WHAT THE EXERCISE ASKS:
Gather every line of the listing below that contains the string "collectors". Case counts.

■ ■ ■

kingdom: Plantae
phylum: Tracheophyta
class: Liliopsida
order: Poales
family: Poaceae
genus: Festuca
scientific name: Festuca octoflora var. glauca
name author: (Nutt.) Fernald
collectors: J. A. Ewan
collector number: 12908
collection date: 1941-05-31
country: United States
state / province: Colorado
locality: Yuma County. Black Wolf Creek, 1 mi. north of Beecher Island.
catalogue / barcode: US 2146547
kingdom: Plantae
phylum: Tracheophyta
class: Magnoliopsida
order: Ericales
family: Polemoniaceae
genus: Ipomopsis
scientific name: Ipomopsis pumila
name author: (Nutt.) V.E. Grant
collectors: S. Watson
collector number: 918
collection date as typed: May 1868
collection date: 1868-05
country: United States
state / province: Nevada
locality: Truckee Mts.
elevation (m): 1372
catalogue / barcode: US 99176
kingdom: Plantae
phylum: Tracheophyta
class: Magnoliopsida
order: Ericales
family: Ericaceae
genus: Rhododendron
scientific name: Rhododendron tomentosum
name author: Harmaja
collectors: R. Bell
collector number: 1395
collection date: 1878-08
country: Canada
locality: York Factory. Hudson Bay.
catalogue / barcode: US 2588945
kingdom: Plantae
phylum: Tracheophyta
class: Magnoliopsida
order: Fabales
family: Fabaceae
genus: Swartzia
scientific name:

■ ■ ■

THE COMPLETED TASK:
collectors: J. A. Ewan
collectors: S. Watson
collectors: R. Bell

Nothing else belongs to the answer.